The trial court ruled in favor of herein private respondents.

Issues:

1. Whether or not the court a quo erred in granting the prayer for the change of the registered proper or given
name of the minor adoptee embodied in the petition for adoption
2. Whether or not there was lawful ground for the change of name.

Ruling:

1. Yes. Clearly, the law allows the adoptee, as a matter of right and obligation, to bear the surname of the
adopter, upon issuance of the decree of adoption. It is the change of the adoptee's surname to follow that of
the adopter which is the natural and necessary consequence of a grant of adoption and must specifically be
contained in the order of the court, in fact, even if not prayed for by petitioner. However, the given or proper
name, also known as the first or Christian name, of the adoptee must remain as it was originally registered in
the civil register. The creation of an adoptive relationship does not confer upon the adopter a license to
change the adoptee's registered Christian or first name. The automatic change thereof, premised solely upon
the adoption thus granted, is beyond the purview of a decree of adoption. Neither is it a mere incident in nor
an adjunct of an adoption proceeding, such that a prayer therefor furtively inserted in a petition for adoption,
as in this case, cannot properly be granted.

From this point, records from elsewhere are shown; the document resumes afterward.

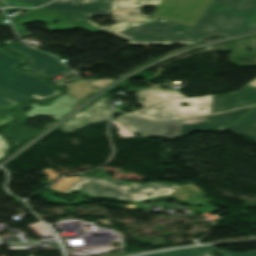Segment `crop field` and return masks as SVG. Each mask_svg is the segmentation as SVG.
Segmentation results:
<instances>
[{
  "label": "crop field",
  "instance_id": "obj_1",
  "mask_svg": "<svg viewBox=\"0 0 256 256\" xmlns=\"http://www.w3.org/2000/svg\"><path fill=\"white\" fill-rule=\"evenodd\" d=\"M256 31V0H213L190 32L199 38Z\"/></svg>",
  "mask_w": 256,
  "mask_h": 256
},
{
  "label": "crop field",
  "instance_id": "obj_2",
  "mask_svg": "<svg viewBox=\"0 0 256 256\" xmlns=\"http://www.w3.org/2000/svg\"><path fill=\"white\" fill-rule=\"evenodd\" d=\"M125 184H127L128 187H126ZM73 189H80L96 196H108L135 201L160 195L175 196L180 200H186L190 194L196 193L201 199H195V201H209L202 198L203 193L192 183L184 186L160 183L140 185L114 179L82 177L66 190L65 193H69Z\"/></svg>",
  "mask_w": 256,
  "mask_h": 256
},
{
  "label": "crop field",
  "instance_id": "obj_3",
  "mask_svg": "<svg viewBox=\"0 0 256 256\" xmlns=\"http://www.w3.org/2000/svg\"><path fill=\"white\" fill-rule=\"evenodd\" d=\"M191 28V26L157 20L110 34L117 35L130 43L169 46L173 41L188 44L201 40L189 32Z\"/></svg>",
  "mask_w": 256,
  "mask_h": 256
},
{
  "label": "crop field",
  "instance_id": "obj_4",
  "mask_svg": "<svg viewBox=\"0 0 256 256\" xmlns=\"http://www.w3.org/2000/svg\"><path fill=\"white\" fill-rule=\"evenodd\" d=\"M23 61L22 58H14L0 51L1 87L36 100L52 97L61 92L30 73L17 72L12 69L13 64Z\"/></svg>",
  "mask_w": 256,
  "mask_h": 256
},
{
  "label": "crop field",
  "instance_id": "obj_5",
  "mask_svg": "<svg viewBox=\"0 0 256 256\" xmlns=\"http://www.w3.org/2000/svg\"><path fill=\"white\" fill-rule=\"evenodd\" d=\"M75 101H78V100L66 94L65 96H62L54 100V102L50 106H38L34 104L32 105L33 109L32 110L30 109L31 111L29 112L15 111L13 113L19 115L21 120L17 126L5 127L4 128L5 134L12 136L13 138H15L16 142L21 143L39 131L37 129L30 128L23 125L27 121L28 117H35L37 114L49 115V116H51V114H54V116L52 117L57 120L60 117L67 114V112L72 109L70 107ZM25 114H27V116H25Z\"/></svg>",
  "mask_w": 256,
  "mask_h": 256
},
{
  "label": "crop field",
  "instance_id": "obj_6",
  "mask_svg": "<svg viewBox=\"0 0 256 256\" xmlns=\"http://www.w3.org/2000/svg\"><path fill=\"white\" fill-rule=\"evenodd\" d=\"M212 0H162L150 17L194 26Z\"/></svg>",
  "mask_w": 256,
  "mask_h": 256
},
{
  "label": "crop field",
  "instance_id": "obj_7",
  "mask_svg": "<svg viewBox=\"0 0 256 256\" xmlns=\"http://www.w3.org/2000/svg\"><path fill=\"white\" fill-rule=\"evenodd\" d=\"M137 1L139 4H134ZM157 1V2H155ZM161 0H114L112 4L111 16L115 19L117 23L110 26L100 27L93 24L91 21L87 22L99 27L100 29L110 33L117 30L125 29L142 23L150 22L153 18H148V15L140 13L143 5L157 6ZM115 25V27H113ZM105 27H110L106 29Z\"/></svg>",
  "mask_w": 256,
  "mask_h": 256
},
{
  "label": "crop field",
  "instance_id": "obj_8",
  "mask_svg": "<svg viewBox=\"0 0 256 256\" xmlns=\"http://www.w3.org/2000/svg\"><path fill=\"white\" fill-rule=\"evenodd\" d=\"M123 126L141 137L159 136L173 139L179 136L180 120L152 122L129 114L116 118Z\"/></svg>",
  "mask_w": 256,
  "mask_h": 256
},
{
  "label": "crop field",
  "instance_id": "obj_9",
  "mask_svg": "<svg viewBox=\"0 0 256 256\" xmlns=\"http://www.w3.org/2000/svg\"><path fill=\"white\" fill-rule=\"evenodd\" d=\"M112 0H58L44 6L65 13L75 20H87L97 13L108 14Z\"/></svg>",
  "mask_w": 256,
  "mask_h": 256
},
{
  "label": "crop field",
  "instance_id": "obj_10",
  "mask_svg": "<svg viewBox=\"0 0 256 256\" xmlns=\"http://www.w3.org/2000/svg\"><path fill=\"white\" fill-rule=\"evenodd\" d=\"M106 105H109L107 108ZM110 104L106 97L101 98L83 112H78L65 123L59 130L62 133H70L81 130L86 126L108 120Z\"/></svg>",
  "mask_w": 256,
  "mask_h": 256
},
{
  "label": "crop field",
  "instance_id": "obj_11",
  "mask_svg": "<svg viewBox=\"0 0 256 256\" xmlns=\"http://www.w3.org/2000/svg\"><path fill=\"white\" fill-rule=\"evenodd\" d=\"M253 108L254 107H247L232 112L181 120L180 135L188 134L196 130L229 125L240 119ZM223 115L225 117H222ZM225 121L228 122L226 123Z\"/></svg>",
  "mask_w": 256,
  "mask_h": 256
},
{
  "label": "crop field",
  "instance_id": "obj_12",
  "mask_svg": "<svg viewBox=\"0 0 256 256\" xmlns=\"http://www.w3.org/2000/svg\"><path fill=\"white\" fill-rule=\"evenodd\" d=\"M8 47L24 52L32 59H34V62H31L24 67L39 70L43 75L52 77L67 69L59 62V60L55 59L53 56L39 52L33 48L24 46L20 42L10 44L8 45Z\"/></svg>",
  "mask_w": 256,
  "mask_h": 256
},
{
  "label": "crop field",
  "instance_id": "obj_13",
  "mask_svg": "<svg viewBox=\"0 0 256 256\" xmlns=\"http://www.w3.org/2000/svg\"><path fill=\"white\" fill-rule=\"evenodd\" d=\"M256 104V87L244 86L240 91L228 95H212L211 113Z\"/></svg>",
  "mask_w": 256,
  "mask_h": 256
},
{
  "label": "crop field",
  "instance_id": "obj_14",
  "mask_svg": "<svg viewBox=\"0 0 256 256\" xmlns=\"http://www.w3.org/2000/svg\"><path fill=\"white\" fill-rule=\"evenodd\" d=\"M187 102L190 106L181 107L180 103ZM170 105L180 115L181 118L210 113L211 95L189 99L169 101ZM200 108H204L202 111Z\"/></svg>",
  "mask_w": 256,
  "mask_h": 256
},
{
  "label": "crop field",
  "instance_id": "obj_15",
  "mask_svg": "<svg viewBox=\"0 0 256 256\" xmlns=\"http://www.w3.org/2000/svg\"><path fill=\"white\" fill-rule=\"evenodd\" d=\"M136 97L139 101L141 98H145V101L140 102L144 107H146L159 102L178 99V97L184 98L185 95L181 94L178 90L169 92L168 90H160L159 87H154L152 89L139 92L136 94Z\"/></svg>",
  "mask_w": 256,
  "mask_h": 256
},
{
  "label": "crop field",
  "instance_id": "obj_16",
  "mask_svg": "<svg viewBox=\"0 0 256 256\" xmlns=\"http://www.w3.org/2000/svg\"><path fill=\"white\" fill-rule=\"evenodd\" d=\"M218 129L249 136L256 140V108L235 124Z\"/></svg>",
  "mask_w": 256,
  "mask_h": 256
},
{
  "label": "crop field",
  "instance_id": "obj_17",
  "mask_svg": "<svg viewBox=\"0 0 256 256\" xmlns=\"http://www.w3.org/2000/svg\"><path fill=\"white\" fill-rule=\"evenodd\" d=\"M160 104L161 106H158V104H156L130 113L154 120H169L180 118L168 102H163ZM155 108H158V110H155Z\"/></svg>",
  "mask_w": 256,
  "mask_h": 256
},
{
  "label": "crop field",
  "instance_id": "obj_18",
  "mask_svg": "<svg viewBox=\"0 0 256 256\" xmlns=\"http://www.w3.org/2000/svg\"><path fill=\"white\" fill-rule=\"evenodd\" d=\"M209 250H218L223 254V256H256V251H252L248 253H236V252L226 253L223 250L208 248V247L184 249V250L163 252V253H157V254H151V255H145V256H210L208 253Z\"/></svg>",
  "mask_w": 256,
  "mask_h": 256
},
{
  "label": "crop field",
  "instance_id": "obj_19",
  "mask_svg": "<svg viewBox=\"0 0 256 256\" xmlns=\"http://www.w3.org/2000/svg\"><path fill=\"white\" fill-rule=\"evenodd\" d=\"M68 86V92L67 94L71 95L72 97L80 100L81 98L85 97L92 91H95L96 89L88 85L82 80H79L77 82L67 84Z\"/></svg>",
  "mask_w": 256,
  "mask_h": 256
},
{
  "label": "crop field",
  "instance_id": "obj_20",
  "mask_svg": "<svg viewBox=\"0 0 256 256\" xmlns=\"http://www.w3.org/2000/svg\"><path fill=\"white\" fill-rule=\"evenodd\" d=\"M18 103L16 101H11L9 99L3 98L0 96V108L5 107H15ZM13 119L12 116L5 115L0 113V124L7 123ZM9 147V145L4 141V139L0 136V157L5 155L6 149Z\"/></svg>",
  "mask_w": 256,
  "mask_h": 256
},
{
  "label": "crop field",
  "instance_id": "obj_21",
  "mask_svg": "<svg viewBox=\"0 0 256 256\" xmlns=\"http://www.w3.org/2000/svg\"><path fill=\"white\" fill-rule=\"evenodd\" d=\"M79 178H81V177H69V178L62 177L61 179L56 181L54 184H52L50 186V188H52L58 192H64L73 183H75Z\"/></svg>",
  "mask_w": 256,
  "mask_h": 256
},
{
  "label": "crop field",
  "instance_id": "obj_22",
  "mask_svg": "<svg viewBox=\"0 0 256 256\" xmlns=\"http://www.w3.org/2000/svg\"><path fill=\"white\" fill-rule=\"evenodd\" d=\"M0 95L8 97V98L16 100V101L23 100V99L26 98V97H24L20 94L14 93L12 91L6 90V89L1 88V87H0Z\"/></svg>",
  "mask_w": 256,
  "mask_h": 256
},
{
  "label": "crop field",
  "instance_id": "obj_23",
  "mask_svg": "<svg viewBox=\"0 0 256 256\" xmlns=\"http://www.w3.org/2000/svg\"><path fill=\"white\" fill-rule=\"evenodd\" d=\"M112 123H114L116 125V127L120 130L118 131V134L120 135V137H130V136H135V134H133L132 132H130L129 130H127L125 127H123L119 122H117L116 120H112Z\"/></svg>",
  "mask_w": 256,
  "mask_h": 256
},
{
  "label": "crop field",
  "instance_id": "obj_24",
  "mask_svg": "<svg viewBox=\"0 0 256 256\" xmlns=\"http://www.w3.org/2000/svg\"><path fill=\"white\" fill-rule=\"evenodd\" d=\"M114 80L112 79H102V80H96V81H93V82H89L99 88H103L104 86H106L107 84L113 82Z\"/></svg>",
  "mask_w": 256,
  "mask_h": 256
},
{
  "label": "crop field",
  "instance_id": "obj_25",
  "mask_svg": "<svg viewBox=\"0 0 256 256\" xmlns=\"http://www.w3.org/2000/svg\"><path fill=\"white\" fill-rule=\"evenodd\" d=\"M19 1H25V2H29V3L41 5V4L47 3V2H49L51 0H19Z\"/></svg>",
  "mask_w": 256,
  "mask_h": 256
},
{
  "label": "crop field",
  "instance_id": "obj_26",
  "mask_svg": "<svg viewBox=\"0 0 256 256\" xmlns=\"http://www.w3.org/2000/svg\"><path fill=\"white\" fill-rule=\"evenodd\" d=\"M3 19H6V17L3 14H1L0 15V25H7V24H9V23H4Z\"/></svg>",
  "mask_w": 256,
  "mask_h": 256
},
{
  "label": "crop field",
  "instance_id": "obj_27",
  "mask_svg": "<svg viewBox=\"0 0 256 256\" xmlns=\"http://www.w3.org/2000/svg\"><path fill=\"white\" fill-rule=\"evenodd\" d=\"M15 9H17V8H7V9H3V11H4L5 13H9V12L15 10Z\"/></svg>",
  "mask_w": 256,
  "mask_h": 256
},
{
  "label": "crop field",
  "instance_id": "obj_28",
  "mask_svg": "<svg viewBox=\"0 0 256 256\" xmlns=\"http://www.w3.org/2000/svg\"><path fill=\"white\" fill-rule=\"evenodd\" d=\"M248 85L256 86V78L253 81H251Z\"/></svg>",
  "mask_w": 256,
  "mask_h": 256
},
{
  "label": "crop field",
  "instance_id": "obj_29",
  "mask_svg": "<svg viewBox=\"0 0 256 256\" xmlns=\"http://www.w3.org/2000/svg\"><path fill=\"white\" fill-rule=\"evenodd\" d=\"M7 6L6 4H4L3 2H0V7H4Z\"/></svg>",
  "mask_w": 256,
  "mask_h": 256
}]
</instances>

Respondent judge's unmindful disregard of procedural tenets aimed at achieving stability of procedure is to
be deplored. He exceeded his prerogatives by granting the prayer for change of name, his order being
unsupported by both statutory and case law. The novel but unwarranted manner in which he adjudicated this
case may be characterized as a regrettable abdication of the duty to uphold the teachings of remedial law and
jurisprudence.

2. No. The Court reiterated that a person's name is a word or combination of words by which he is known
and identified, and distinguished from others, for the convenience of the world at large in addressing him, or
in speaking of or dealing with him. It is both of personal as well as public interest that every person must
have a name. The name of an individual has two parts: the given or proper name and the surname or family
name. The giver or proper name is that which is given to the individual at birth or at baptism, to distinguish
him from other individuals. The surname or family name is that which identifies the family to which he
belongs and is continued from parent to child. The given name may be freely selected by the parents for the
child, but the surname to which the child is entitled is fixed by law.

By Article 408 of the Civil Code, a person's birth must be entered in the civil register. The official name of a
person is that given him in the civil register. That is his name in the eyes of the law. And once the name of a
person is officially entered in the civil register, Article 376 of the same Code seals that identity with its
precise mandate: no person can change his name or surname without judicial authority. This statutory
restriction is premised on the interest of the State in names borne by individuals and entities for purposes of
identification.

By reason thereof, the only way that the name of person can be changed legally is through a petition for
change of name under Rule 103 of the Rules of Court.